• TASK DESCRIPTION: Could you continue the piece about the Paris building gardienne, starting right after its last line?

• SELECTED TEXT:
Most larger buildings in Paris have a concierge.

But before you think that I live somewhere that’s all fancy and stuff, it’s basically another name for the gardienne, normally a woman who takes care of things like delivering the mail and making sure repairs get handled. But even more importantly, she ensures that not even the slightest infraction of the rules or smallest detail of gossip gets by her, and at my friend’s apartment in the 5th, theirs has a one-way mirror on her front door…so be careful who you drag home.

In French, there’s an expression; ‘faire la gardienne’, which means to ‘make like the gardienne‘—’to gossip’.


They also leave notes just in case some American, who shall remain nameless, can’t take the smell of their stinky neighbor down the hall anymore and is brazen enough to crack open a window to air out the hallway.

signage

I won’t get into the fear around here of the ‘open window’ or ventilation in general since the last time I did it raised another kind of stink around here, and I won’t bore you with the story of how the other night at dinner in an Indian restaurant, in August mind you, the Indian folks naturally had the door and windows open to let in the warm summer air and this woman sits down next to us then motions to the waiter to please close the door so we look at each other and we’re ready to flip since it’s pretty hot in there and the gentle breeze feels, well…rather nice, thank you very much and after all it is summer and the waiter looks as startled as were and refuses—and since we’re neither on French nor American turf there, we live by the rule of the Indian waiter…and the door stayed open.
Salaam!

…where was I?

Oh yes. Like the rest of the folks around here, except the stinky guy on my floor (who’s probably not able to go anywhere, since if he went to the beach, he’d have to bath first so he didn’t pollute the ocean) the gardiennes also takes a month off during the summer, and mine is no exception. Madame André took off on the first of July, which caused me great consternation last week when the water in my apartment was inexplicably cut off.

There was no one to complain to and no one to resolve the problem—and she’s tough, if you want a problem solved, she’s the one to do it. And since I ply her and her family with lots of cakes, cookies and yummy ice cream, things get done for me around here, pronto.

So I spent a couple of days without water (and luckily I had a non-stinky >houseguest), which meant no showers, no washing of hands or food. And no flushing. Meaning we dragged buckets of water up from the street for one particularly important task…comme au moyen âge, like the middle ages, until the water came trickling back in once I found the source of the problem. The contractors downstairs, I guess, figured I’d be fine without water for a few days.

Maybe they confused me with someone else on my floor?

• RECORD SET:
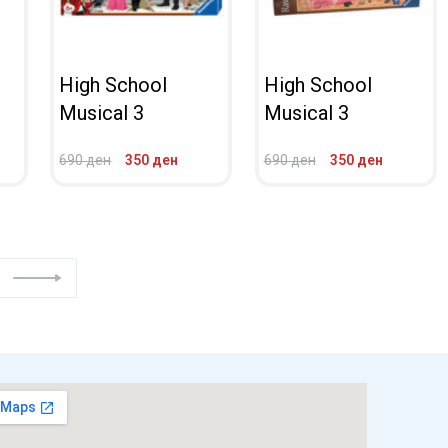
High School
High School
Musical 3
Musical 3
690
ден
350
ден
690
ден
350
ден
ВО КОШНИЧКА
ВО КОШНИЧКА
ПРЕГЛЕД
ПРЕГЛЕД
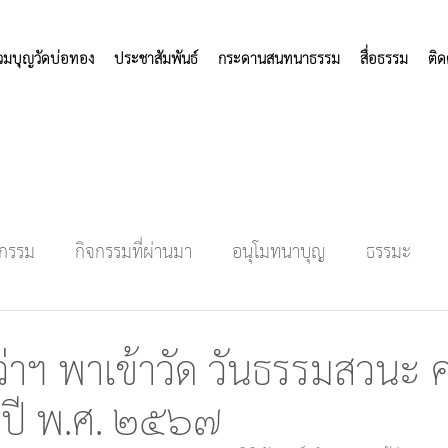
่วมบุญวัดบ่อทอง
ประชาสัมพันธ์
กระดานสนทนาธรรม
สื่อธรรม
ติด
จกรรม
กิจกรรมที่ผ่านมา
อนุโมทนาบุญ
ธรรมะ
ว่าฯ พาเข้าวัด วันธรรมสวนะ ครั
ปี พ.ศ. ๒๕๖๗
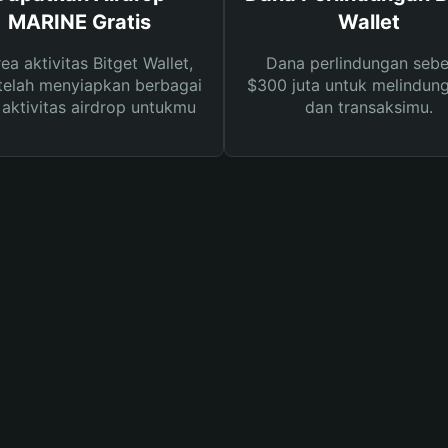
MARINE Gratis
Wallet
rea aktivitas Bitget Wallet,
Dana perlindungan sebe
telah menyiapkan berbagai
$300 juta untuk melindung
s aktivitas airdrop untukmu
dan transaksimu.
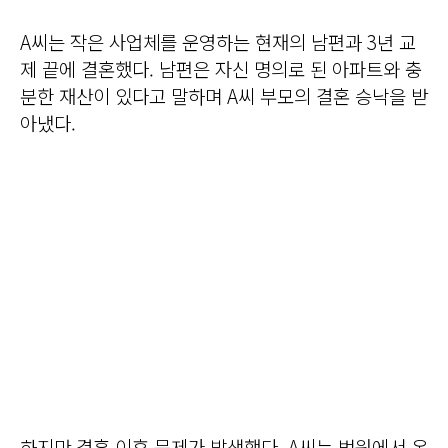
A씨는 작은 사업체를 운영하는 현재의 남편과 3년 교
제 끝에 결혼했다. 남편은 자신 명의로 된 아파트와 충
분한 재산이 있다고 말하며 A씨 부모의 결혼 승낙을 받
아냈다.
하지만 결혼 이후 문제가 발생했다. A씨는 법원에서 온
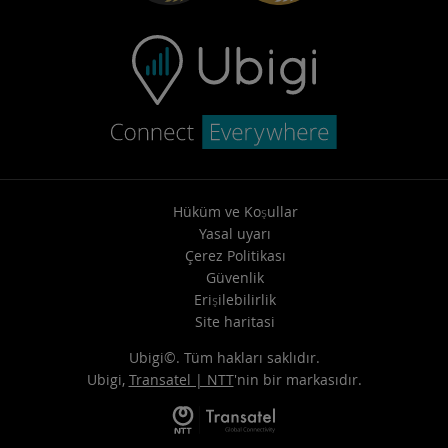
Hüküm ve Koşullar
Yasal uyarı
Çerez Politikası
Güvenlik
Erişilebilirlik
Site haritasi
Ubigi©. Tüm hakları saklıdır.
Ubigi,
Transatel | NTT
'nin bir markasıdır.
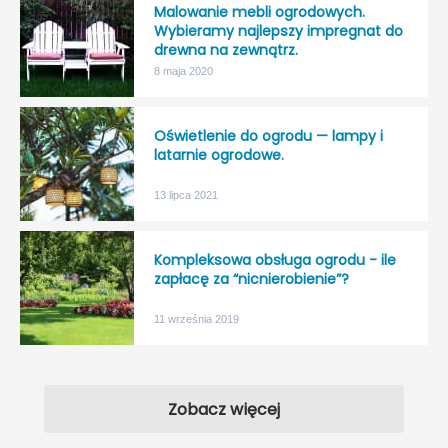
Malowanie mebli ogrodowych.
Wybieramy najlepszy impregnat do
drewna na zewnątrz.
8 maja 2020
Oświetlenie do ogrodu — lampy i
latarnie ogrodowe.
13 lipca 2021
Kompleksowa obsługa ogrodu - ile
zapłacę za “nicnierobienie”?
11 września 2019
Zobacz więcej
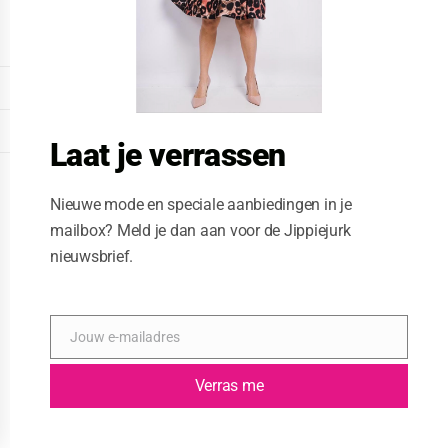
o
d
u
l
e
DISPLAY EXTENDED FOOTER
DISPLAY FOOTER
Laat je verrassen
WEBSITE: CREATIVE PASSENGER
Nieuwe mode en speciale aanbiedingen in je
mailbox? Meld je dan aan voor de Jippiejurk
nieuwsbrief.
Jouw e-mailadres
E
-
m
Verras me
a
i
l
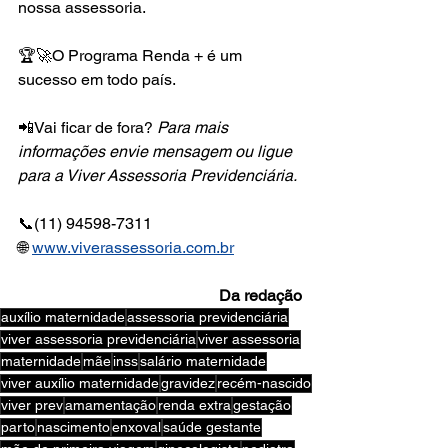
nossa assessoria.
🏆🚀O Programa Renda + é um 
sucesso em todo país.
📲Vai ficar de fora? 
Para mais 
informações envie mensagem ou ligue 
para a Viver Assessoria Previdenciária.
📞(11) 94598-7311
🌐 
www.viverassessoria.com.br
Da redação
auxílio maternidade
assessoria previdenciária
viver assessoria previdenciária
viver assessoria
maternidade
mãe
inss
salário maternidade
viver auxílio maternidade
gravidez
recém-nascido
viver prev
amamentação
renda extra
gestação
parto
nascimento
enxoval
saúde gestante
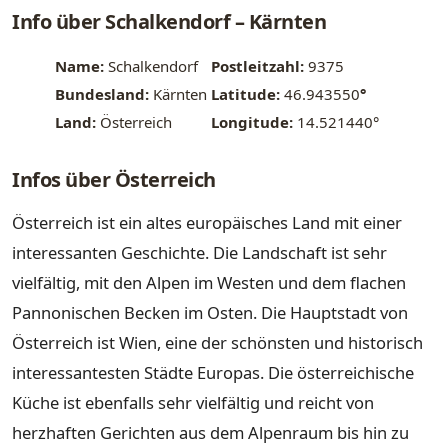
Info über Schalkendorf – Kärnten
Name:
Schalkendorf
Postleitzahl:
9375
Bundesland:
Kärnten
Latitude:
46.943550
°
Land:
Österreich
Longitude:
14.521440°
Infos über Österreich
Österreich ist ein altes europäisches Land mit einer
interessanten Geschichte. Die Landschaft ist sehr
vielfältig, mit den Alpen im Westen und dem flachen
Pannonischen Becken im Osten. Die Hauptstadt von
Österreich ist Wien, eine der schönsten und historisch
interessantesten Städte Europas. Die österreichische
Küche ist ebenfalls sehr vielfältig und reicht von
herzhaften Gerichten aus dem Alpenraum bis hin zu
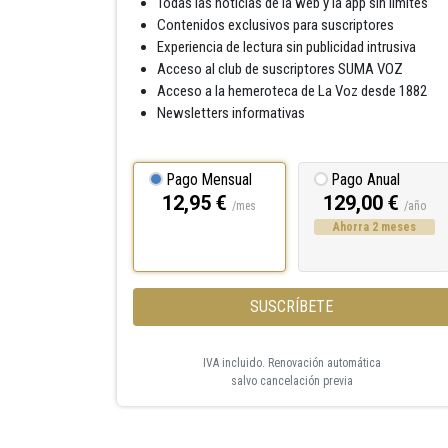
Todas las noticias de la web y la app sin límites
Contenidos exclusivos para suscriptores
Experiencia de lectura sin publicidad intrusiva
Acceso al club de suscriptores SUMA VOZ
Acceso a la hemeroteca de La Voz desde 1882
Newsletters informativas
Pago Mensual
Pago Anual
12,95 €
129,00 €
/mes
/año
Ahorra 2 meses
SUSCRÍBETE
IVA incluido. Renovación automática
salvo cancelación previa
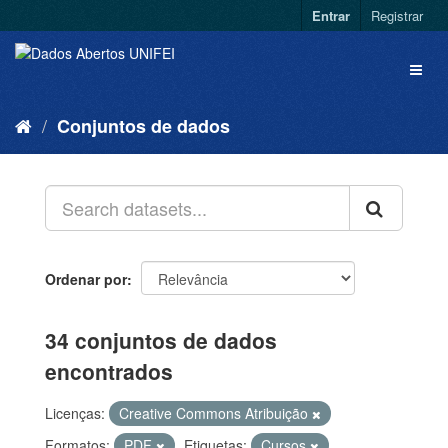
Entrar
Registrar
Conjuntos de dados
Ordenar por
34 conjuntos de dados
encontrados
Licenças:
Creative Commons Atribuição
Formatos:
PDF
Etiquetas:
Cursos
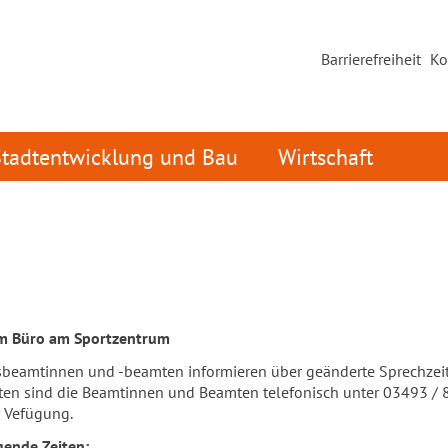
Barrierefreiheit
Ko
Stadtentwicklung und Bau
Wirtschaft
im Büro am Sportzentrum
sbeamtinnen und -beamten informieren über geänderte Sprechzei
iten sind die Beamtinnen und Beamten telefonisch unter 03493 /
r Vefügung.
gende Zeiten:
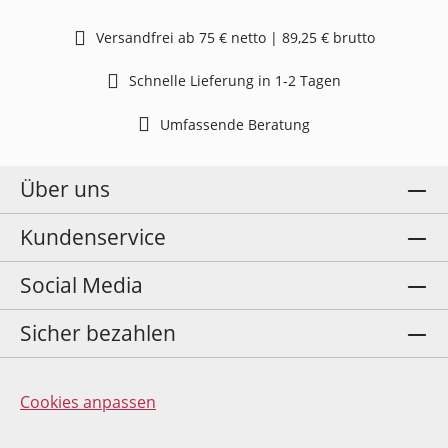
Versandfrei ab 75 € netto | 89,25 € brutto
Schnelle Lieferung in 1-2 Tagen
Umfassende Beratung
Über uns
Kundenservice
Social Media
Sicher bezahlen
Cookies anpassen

==

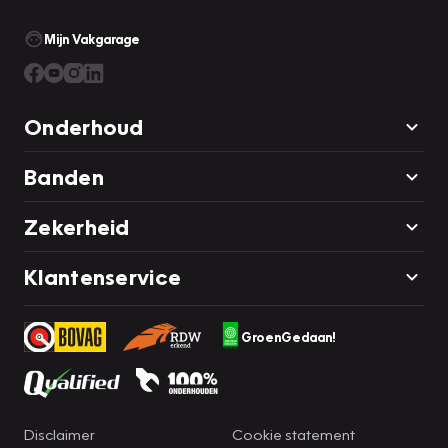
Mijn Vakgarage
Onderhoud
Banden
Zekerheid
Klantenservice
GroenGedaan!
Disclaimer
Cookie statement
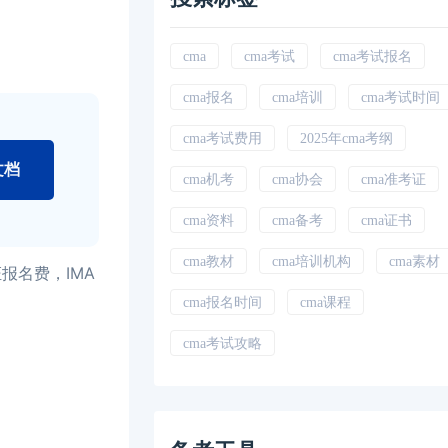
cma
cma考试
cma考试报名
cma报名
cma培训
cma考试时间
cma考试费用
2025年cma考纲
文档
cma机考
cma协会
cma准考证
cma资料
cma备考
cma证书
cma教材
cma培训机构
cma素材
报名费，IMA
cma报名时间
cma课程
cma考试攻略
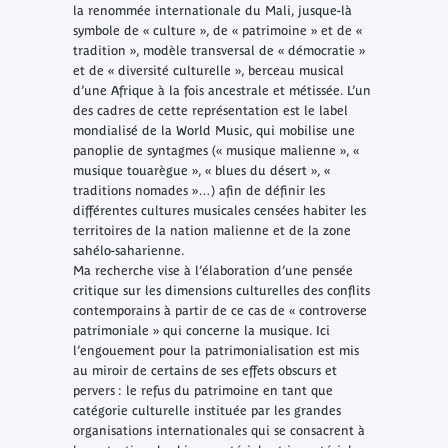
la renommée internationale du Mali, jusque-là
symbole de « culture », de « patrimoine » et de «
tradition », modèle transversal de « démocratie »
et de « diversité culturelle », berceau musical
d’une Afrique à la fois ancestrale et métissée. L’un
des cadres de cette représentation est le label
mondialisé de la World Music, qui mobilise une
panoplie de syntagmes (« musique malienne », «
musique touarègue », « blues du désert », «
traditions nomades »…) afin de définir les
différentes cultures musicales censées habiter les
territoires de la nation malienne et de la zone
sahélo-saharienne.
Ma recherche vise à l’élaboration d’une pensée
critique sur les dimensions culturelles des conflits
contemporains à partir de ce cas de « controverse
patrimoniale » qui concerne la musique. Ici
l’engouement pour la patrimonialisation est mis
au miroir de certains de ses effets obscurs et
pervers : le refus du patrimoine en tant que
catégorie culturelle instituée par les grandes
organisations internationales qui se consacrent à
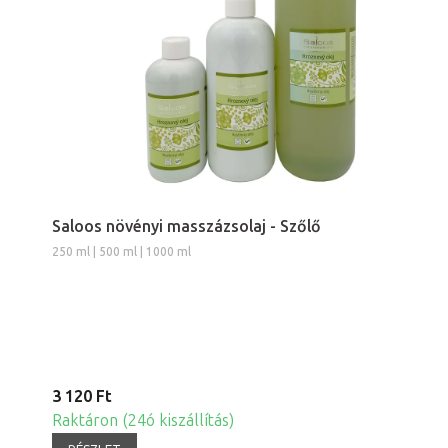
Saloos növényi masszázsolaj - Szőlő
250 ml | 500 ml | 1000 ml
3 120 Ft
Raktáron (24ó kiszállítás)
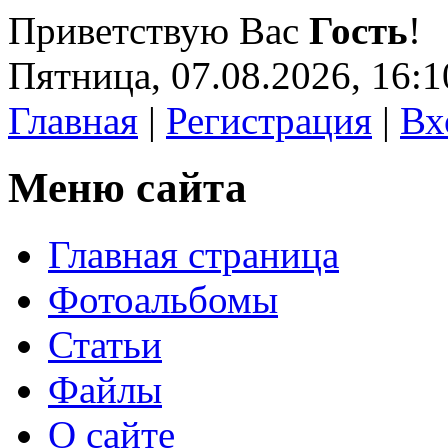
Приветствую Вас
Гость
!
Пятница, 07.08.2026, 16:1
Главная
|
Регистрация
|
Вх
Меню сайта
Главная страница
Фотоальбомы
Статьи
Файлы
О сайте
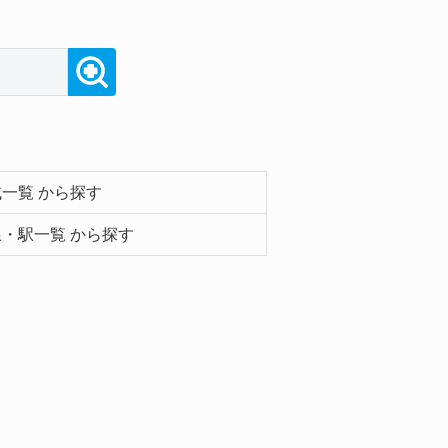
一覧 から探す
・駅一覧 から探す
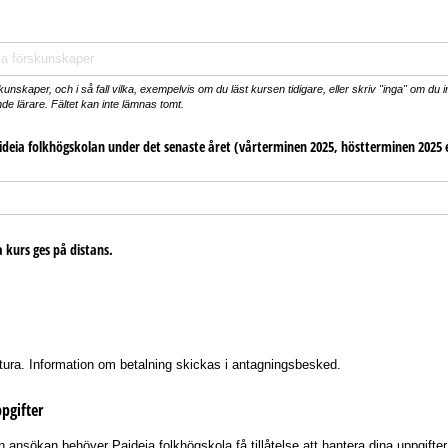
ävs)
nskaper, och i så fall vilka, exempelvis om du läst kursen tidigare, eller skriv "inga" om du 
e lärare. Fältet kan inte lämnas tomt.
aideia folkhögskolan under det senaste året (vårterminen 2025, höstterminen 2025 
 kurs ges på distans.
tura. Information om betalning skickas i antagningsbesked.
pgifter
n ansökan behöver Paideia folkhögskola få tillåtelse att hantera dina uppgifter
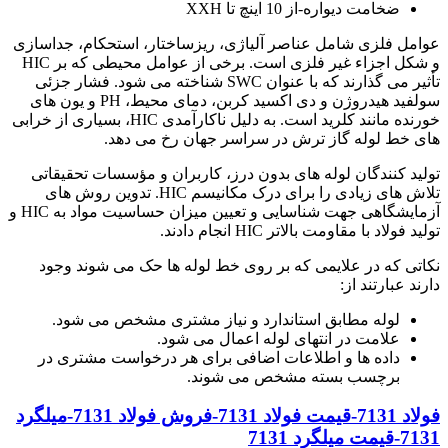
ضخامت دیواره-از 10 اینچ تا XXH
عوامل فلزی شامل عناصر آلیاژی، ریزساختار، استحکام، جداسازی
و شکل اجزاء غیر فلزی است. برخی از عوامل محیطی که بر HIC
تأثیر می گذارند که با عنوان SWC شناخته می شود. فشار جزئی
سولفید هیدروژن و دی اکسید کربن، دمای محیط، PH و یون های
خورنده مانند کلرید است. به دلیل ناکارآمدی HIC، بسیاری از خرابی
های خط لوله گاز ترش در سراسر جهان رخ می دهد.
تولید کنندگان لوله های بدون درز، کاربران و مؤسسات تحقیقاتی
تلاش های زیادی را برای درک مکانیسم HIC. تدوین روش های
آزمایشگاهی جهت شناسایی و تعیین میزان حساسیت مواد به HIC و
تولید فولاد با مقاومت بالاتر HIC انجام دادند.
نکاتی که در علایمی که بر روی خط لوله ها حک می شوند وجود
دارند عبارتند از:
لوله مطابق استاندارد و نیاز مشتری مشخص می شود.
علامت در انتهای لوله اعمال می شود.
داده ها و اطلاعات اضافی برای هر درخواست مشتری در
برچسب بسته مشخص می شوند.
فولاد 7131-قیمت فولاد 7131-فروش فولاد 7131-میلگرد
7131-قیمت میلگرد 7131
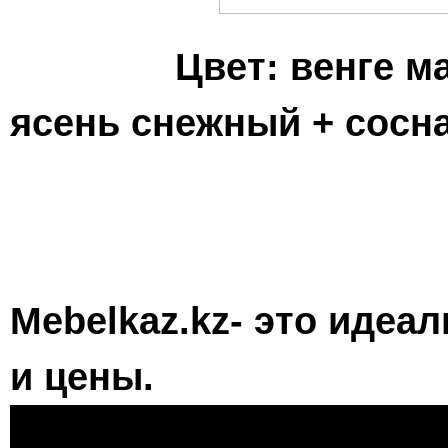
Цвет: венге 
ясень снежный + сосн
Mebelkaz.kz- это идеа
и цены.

• RESPONSE FOR THIS EXERCISE:
Also, during this entire month, my mail is mysteriously not trickling in and I’ve received maybe just three letters all month, one being my rejected Vélib’ application: the bank form for the security deposit you need to leave on the bike that I downloaded off their site on the internet apparently isn’t good enough and they wanted l’original, so I am Vélib’-less. I know, I know…which begs the obvious: Why do they have the form on their website in the first place? But weeks and weeks have passed and I’ve heard nothing about my bike card while I gaze longingly at everyone else who’s been gliding around Paris on those spiffy new bikes.

And where is my other mail? Where is it all going? Did my bike application and check get lost? Will I ever get it? Do I have any bills? Any personal correspondence? Any offers to judge Top Chef Paris? I want my Vélib’ card!

None. Nada.
Pas de tout.

Not going to happen.

But what I do have are tomatoes.

And what beauties they are!
My houseguest lives in Switzerland where I presume organic heirloom tomatoes like this are abundant enough to haul across the border and unload some onto an appreciative friend. Although we had to wait a couple of days for the water to come back on so we could wash them off and eat them, they were worth the wait.

My favorite way to prepare summer tomatoes is simple. You can, of course, vary it to your liking. I happen to like a lot of vinegar, perhaps because I’m around so much sweet stuff, I use more than you might customarily use. (And if you don’t like it, get yer own blog. I’m certain www.illikelessvinegarinmydressingthandavid.com is still available.)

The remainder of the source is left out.